- _Job item_
Please reproduce the lines of the records below from the one holding "position: Third" through the one holding "## A04: Insecure Design", inclusive, skipping all pictures.

-*-

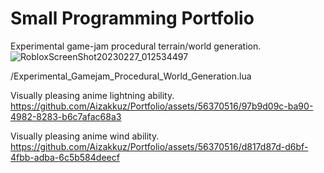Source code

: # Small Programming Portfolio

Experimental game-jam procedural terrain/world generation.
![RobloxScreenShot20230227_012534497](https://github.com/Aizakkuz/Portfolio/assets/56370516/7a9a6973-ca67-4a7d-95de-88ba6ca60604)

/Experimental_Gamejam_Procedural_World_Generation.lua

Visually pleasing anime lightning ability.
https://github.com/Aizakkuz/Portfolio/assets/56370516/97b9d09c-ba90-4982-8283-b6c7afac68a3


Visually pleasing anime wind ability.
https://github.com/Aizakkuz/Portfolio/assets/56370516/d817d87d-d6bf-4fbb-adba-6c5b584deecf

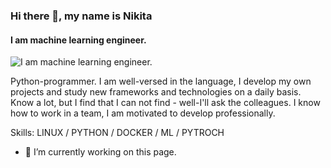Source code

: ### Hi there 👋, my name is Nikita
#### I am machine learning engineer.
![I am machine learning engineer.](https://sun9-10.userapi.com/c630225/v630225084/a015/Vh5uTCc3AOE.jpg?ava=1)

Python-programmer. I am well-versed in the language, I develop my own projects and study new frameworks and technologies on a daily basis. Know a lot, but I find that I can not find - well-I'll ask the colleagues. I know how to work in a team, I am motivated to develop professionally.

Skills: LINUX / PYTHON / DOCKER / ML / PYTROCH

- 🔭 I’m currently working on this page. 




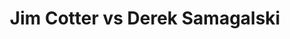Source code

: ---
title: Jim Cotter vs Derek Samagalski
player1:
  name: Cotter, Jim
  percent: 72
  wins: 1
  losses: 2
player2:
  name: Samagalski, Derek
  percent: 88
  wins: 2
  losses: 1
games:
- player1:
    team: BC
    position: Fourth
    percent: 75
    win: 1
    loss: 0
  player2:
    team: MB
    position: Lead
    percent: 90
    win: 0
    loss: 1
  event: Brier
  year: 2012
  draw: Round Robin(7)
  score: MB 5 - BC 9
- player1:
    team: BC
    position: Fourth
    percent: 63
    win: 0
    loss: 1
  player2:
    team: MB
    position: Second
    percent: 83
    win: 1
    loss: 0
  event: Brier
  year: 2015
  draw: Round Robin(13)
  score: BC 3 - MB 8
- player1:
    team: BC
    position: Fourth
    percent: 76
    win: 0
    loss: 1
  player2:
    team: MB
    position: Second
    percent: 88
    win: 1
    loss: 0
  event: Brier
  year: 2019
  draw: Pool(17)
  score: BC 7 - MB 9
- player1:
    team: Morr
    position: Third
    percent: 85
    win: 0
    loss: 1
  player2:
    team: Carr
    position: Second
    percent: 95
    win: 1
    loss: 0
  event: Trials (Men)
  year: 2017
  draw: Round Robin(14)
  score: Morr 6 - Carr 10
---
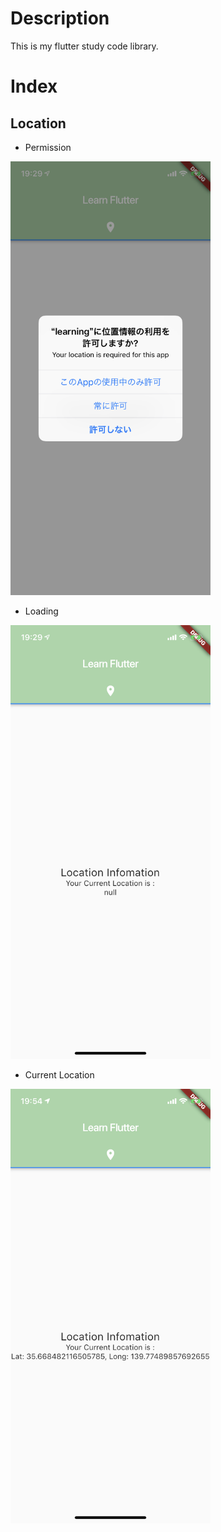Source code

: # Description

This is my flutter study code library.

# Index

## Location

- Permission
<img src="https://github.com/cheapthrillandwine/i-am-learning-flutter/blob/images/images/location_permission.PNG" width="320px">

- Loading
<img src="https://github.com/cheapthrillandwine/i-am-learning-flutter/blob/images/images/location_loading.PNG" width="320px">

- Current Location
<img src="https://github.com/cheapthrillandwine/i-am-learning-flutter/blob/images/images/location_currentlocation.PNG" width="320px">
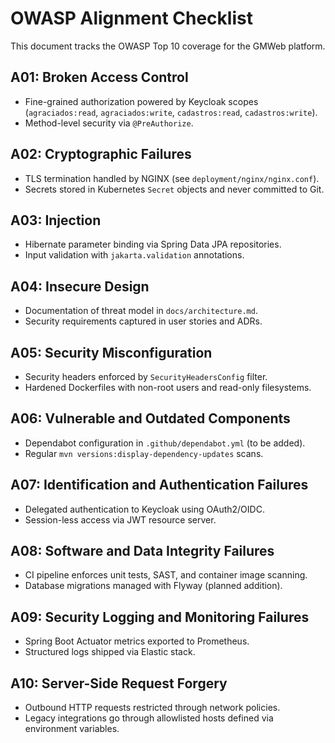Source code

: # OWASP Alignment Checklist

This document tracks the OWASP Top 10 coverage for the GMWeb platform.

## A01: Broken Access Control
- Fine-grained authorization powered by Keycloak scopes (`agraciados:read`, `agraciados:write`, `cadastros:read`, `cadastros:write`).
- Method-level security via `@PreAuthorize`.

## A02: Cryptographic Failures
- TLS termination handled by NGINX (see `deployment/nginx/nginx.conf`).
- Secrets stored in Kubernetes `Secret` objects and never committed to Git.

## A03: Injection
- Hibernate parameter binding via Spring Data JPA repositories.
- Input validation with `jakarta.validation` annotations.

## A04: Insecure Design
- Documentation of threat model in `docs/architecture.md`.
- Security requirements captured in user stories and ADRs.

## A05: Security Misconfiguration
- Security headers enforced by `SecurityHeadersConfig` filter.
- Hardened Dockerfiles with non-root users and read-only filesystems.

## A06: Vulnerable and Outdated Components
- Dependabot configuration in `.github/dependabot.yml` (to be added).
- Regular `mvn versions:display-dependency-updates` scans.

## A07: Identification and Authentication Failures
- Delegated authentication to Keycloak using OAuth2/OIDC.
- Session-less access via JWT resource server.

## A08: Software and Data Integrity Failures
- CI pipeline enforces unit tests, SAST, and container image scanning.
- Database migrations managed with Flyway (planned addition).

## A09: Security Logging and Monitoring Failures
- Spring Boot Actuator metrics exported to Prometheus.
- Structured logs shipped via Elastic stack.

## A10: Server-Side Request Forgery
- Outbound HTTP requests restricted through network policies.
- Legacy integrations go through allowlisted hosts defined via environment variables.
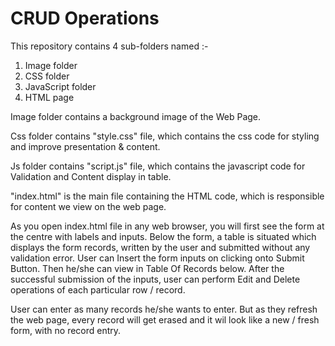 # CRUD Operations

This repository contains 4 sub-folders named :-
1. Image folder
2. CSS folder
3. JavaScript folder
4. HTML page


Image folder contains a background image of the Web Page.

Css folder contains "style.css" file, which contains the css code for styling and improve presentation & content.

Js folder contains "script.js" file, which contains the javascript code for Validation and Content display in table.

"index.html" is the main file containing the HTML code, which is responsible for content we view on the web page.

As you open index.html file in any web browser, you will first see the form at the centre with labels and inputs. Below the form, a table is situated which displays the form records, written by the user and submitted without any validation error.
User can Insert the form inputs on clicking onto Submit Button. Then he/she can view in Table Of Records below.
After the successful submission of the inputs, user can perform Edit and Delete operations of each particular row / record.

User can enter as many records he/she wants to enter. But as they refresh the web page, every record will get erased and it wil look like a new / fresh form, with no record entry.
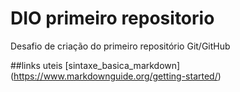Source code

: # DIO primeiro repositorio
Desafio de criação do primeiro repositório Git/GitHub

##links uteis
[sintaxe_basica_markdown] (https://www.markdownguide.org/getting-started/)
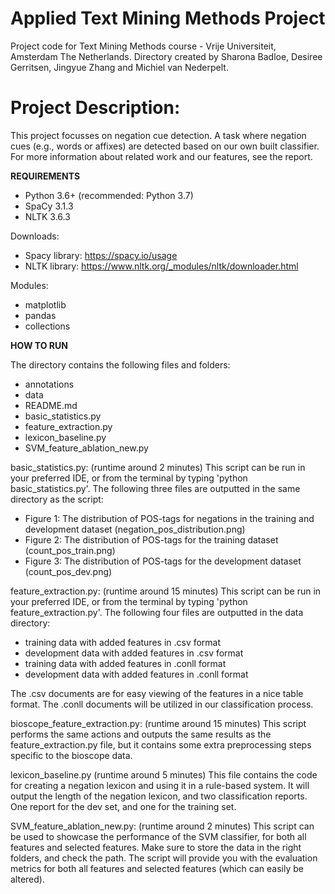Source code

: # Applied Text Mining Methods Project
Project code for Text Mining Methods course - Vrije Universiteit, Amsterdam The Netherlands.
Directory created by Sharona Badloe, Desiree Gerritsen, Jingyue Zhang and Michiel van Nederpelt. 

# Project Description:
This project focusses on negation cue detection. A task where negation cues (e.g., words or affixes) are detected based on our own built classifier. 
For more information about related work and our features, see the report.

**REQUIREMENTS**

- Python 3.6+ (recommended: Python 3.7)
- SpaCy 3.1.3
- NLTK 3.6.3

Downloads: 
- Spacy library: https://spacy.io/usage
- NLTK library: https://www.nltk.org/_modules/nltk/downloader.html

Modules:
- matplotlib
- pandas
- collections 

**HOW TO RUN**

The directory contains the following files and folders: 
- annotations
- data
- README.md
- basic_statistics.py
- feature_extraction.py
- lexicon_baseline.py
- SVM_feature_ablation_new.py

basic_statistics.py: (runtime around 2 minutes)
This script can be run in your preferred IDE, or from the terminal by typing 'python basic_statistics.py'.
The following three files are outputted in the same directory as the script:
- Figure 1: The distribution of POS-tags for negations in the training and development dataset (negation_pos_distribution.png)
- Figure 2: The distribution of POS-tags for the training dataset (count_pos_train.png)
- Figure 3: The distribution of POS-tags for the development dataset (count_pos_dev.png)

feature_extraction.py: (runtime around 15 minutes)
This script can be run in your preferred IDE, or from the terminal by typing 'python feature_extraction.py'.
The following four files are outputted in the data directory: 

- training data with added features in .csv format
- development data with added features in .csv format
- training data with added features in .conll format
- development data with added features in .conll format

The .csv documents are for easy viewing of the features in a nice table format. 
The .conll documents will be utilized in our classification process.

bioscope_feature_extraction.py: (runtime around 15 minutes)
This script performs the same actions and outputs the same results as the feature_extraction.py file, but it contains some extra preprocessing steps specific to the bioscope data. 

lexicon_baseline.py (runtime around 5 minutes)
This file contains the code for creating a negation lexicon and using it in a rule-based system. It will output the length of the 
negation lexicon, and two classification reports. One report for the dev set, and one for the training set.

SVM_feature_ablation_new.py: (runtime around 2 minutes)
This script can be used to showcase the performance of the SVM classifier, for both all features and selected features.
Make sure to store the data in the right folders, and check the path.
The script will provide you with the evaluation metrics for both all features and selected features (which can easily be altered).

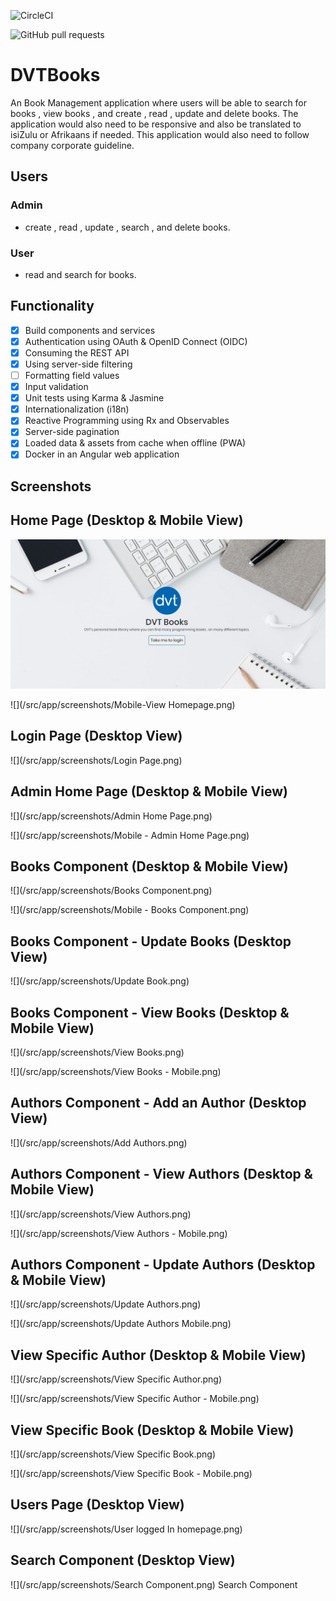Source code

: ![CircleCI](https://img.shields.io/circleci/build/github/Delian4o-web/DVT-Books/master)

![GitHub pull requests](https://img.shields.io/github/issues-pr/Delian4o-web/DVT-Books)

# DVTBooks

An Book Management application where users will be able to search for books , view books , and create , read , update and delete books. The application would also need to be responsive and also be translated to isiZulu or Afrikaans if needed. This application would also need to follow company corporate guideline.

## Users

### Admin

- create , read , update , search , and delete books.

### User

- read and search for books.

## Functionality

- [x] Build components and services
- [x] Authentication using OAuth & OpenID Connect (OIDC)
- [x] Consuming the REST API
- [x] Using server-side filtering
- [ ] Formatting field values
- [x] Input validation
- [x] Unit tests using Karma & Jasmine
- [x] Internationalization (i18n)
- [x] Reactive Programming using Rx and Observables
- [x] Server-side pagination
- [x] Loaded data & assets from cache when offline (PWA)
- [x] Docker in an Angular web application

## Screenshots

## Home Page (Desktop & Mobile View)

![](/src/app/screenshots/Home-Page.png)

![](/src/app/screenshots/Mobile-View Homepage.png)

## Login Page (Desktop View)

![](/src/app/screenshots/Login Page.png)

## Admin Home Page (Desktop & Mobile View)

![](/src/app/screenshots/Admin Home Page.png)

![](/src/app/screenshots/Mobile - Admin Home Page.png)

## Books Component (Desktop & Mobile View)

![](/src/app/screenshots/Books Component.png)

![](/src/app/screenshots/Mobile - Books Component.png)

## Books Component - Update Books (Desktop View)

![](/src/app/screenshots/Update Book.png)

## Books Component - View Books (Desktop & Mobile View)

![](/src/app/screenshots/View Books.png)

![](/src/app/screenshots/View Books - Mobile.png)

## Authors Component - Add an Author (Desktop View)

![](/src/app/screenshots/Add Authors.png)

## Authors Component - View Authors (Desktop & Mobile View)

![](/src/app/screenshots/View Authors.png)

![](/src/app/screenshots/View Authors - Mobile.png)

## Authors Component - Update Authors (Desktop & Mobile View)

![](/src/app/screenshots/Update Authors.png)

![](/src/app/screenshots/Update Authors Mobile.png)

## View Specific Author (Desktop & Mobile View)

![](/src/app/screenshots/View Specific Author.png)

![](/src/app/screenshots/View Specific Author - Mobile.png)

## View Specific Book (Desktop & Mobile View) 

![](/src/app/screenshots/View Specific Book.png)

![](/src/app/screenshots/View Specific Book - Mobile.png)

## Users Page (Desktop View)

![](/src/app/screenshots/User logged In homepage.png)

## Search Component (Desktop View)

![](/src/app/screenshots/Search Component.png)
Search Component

-*-

- _Exercise solution_
    position: Third
    percent: 85
    win: 0
    loss: 1
  player2:
    team: Carr
    position: Second
    percent: 95
    win: 1
    loss: 0
  event: Trials (Men)
  year: 2017
  draw: Round Robin(14)
  score: Morr 6 - Carr 10
---
Source code

: # Description

This is my flutter study code library.

# Index

## Location

- Permission
<img src="https://github.com/cheapthrillandwine/i-am-learning-flutter/blob/images/images/location_permission.PNG" width="320px">

- Loading
<img src="https://github.com/cheapthrillandwine/i-am-learning-flutter/blob/images/images/location_loading.PNG" width="320px">

- Current Location
<img src="https://github.com/cheapthrillandwine/i-am-learning-flutter/blob/images/images/location_currentlocation.PNG" width="320px">
Source code

: # OWASP Alignment Checklist

This document tracks the OWASP Top 10 coverage for the GMWeb platform.

## A01: Broken Access Control
- Fine-grained authorization powered by Keycloak scopes (`agraciados:read`, `agraciados:write`, `cadastros:read`, `cadastros:write`).
- Method-level security via `@PreAuthorize`.

## A02: Cryptographic Failures
- TLS termination handled by NGINX (see `deployment/nginx/nginx.conf`).
- Secrets stored in Kubernetes `Secret` objects and never committed to Git.

## A03: Injection
- Hibernate parameter binding via Spring Data JPA repositories.
- Input validation with `jakarta.validation` annotations.

## A04: Insecure Design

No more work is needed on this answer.